USING THE INFORMATION:
- A) According to the passage on arabinogalactan–aptamer binding, what basis set was used with MP2 in the pair interaction energy decomposition analysis?
- B) Write the next few sentences of the passage on arabinogalactan–aptamer binding, beginning after its final sentence.

To reveal the physical picture of the binding between arabinogalactan and an aptamer, pair interaction energy decomposition analysis (PIEDA) [42] was employed at the level of second-order Møller–Plesset perturbation theory (MP2) with the 6-31G(d,p) basis set and C-PCM. All FMO calculations were performed using [43]. MP2 is a good method for describing both electrostatic and non-electrostatic (hydrophobic) interactions at the ab initio quantum-mechanical (QM) level without using any parameters. Due to its QM nature, it describes polarization and charge transfer as well. The solvent screening, effectively shielding the strong ionic interactions, was taken into account [42].

Chart interpretation exercises
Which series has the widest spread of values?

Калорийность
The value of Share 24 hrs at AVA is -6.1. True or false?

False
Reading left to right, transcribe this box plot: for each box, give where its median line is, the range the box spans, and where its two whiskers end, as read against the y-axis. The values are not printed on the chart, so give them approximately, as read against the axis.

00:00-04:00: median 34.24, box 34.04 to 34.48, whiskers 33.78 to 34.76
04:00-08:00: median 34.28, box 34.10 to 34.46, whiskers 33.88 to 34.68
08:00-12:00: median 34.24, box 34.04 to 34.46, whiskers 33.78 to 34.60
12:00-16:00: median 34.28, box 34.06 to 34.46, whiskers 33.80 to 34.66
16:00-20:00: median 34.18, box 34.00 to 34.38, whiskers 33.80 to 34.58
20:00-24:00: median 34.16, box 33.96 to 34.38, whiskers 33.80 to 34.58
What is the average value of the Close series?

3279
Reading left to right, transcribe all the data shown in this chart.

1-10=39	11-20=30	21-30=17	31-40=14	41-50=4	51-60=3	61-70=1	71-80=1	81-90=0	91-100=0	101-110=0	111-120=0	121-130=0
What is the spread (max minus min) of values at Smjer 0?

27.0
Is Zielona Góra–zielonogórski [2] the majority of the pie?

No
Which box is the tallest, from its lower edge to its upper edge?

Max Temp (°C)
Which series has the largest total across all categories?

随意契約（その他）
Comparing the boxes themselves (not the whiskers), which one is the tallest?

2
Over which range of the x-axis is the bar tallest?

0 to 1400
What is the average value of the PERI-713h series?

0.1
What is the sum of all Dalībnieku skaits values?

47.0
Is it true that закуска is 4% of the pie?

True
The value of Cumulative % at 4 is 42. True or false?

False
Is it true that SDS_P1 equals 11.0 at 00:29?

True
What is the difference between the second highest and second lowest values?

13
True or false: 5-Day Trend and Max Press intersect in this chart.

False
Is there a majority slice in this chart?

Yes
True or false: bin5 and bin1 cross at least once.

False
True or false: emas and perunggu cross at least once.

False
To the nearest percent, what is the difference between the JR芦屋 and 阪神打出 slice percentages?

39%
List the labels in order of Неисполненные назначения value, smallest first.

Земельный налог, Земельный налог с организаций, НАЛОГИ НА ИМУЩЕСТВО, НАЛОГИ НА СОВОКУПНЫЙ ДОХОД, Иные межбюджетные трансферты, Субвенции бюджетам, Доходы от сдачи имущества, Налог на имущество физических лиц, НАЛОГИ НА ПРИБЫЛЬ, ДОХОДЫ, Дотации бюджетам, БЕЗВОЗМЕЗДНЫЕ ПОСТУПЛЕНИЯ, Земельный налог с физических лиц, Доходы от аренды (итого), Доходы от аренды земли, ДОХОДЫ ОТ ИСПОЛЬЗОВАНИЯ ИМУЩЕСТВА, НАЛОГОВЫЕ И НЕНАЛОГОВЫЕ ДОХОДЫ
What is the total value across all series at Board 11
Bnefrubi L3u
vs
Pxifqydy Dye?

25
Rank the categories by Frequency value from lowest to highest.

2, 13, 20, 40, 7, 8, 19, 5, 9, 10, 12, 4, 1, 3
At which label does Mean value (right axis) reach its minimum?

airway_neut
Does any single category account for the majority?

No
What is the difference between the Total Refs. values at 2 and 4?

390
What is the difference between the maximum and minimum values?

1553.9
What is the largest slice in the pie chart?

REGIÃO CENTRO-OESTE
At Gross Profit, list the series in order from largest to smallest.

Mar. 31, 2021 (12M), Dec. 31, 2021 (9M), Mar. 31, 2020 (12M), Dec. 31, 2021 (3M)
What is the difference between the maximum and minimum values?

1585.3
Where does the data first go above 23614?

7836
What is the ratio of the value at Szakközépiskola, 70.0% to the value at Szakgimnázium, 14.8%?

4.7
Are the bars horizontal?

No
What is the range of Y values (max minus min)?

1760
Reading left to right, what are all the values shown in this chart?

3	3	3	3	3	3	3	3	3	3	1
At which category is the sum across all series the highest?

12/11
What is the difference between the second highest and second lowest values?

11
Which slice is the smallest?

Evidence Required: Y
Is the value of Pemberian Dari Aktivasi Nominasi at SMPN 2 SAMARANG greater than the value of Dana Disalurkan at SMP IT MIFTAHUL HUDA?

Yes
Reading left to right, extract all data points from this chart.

PER-TASK ANSWERS:
- A) The 6-31G(d,p) basis set.

- B)
Although PIEDA provides many components [44], in this work, for simplicity, some of them were added together, so that the fragment–fragment interaction is divided into electrostatic (ES), quantum-mechanical (QM) and van-der-Waals (vdW) components. ES includes solute–solute interaction between polarized electron densities of the two fragments, nuclear terms, and solute-solvent screening. QM includes charge transfer and exchange-repulsion (short-range repulsion between electrons). vdW is computed from the electron correlation energy in MP2 and mainly describes hydrophobic interactions.
3.4. Flow Cytometry Analyses of Cells Treated with AS-FeAG in LFAMF
Mouse Ehrlich ascites cells were cultured in 35 × 10 mm cell culture dishes (CELLSTAR®, Frickenhausen, Germany) in Dulbecco’s modified Eagle’s medium (DMEM; Sigma-Aldrich, St. Louis, MO, USA). The medium was additionally supplemented with 100 U/mL penicillin, 100 U/mL streptomycin, and 5% (v/v) fetal bovine serum (FBS). All cultivation operations were performed in a humidified atmosphere containing 5% CO2 at 37 °C.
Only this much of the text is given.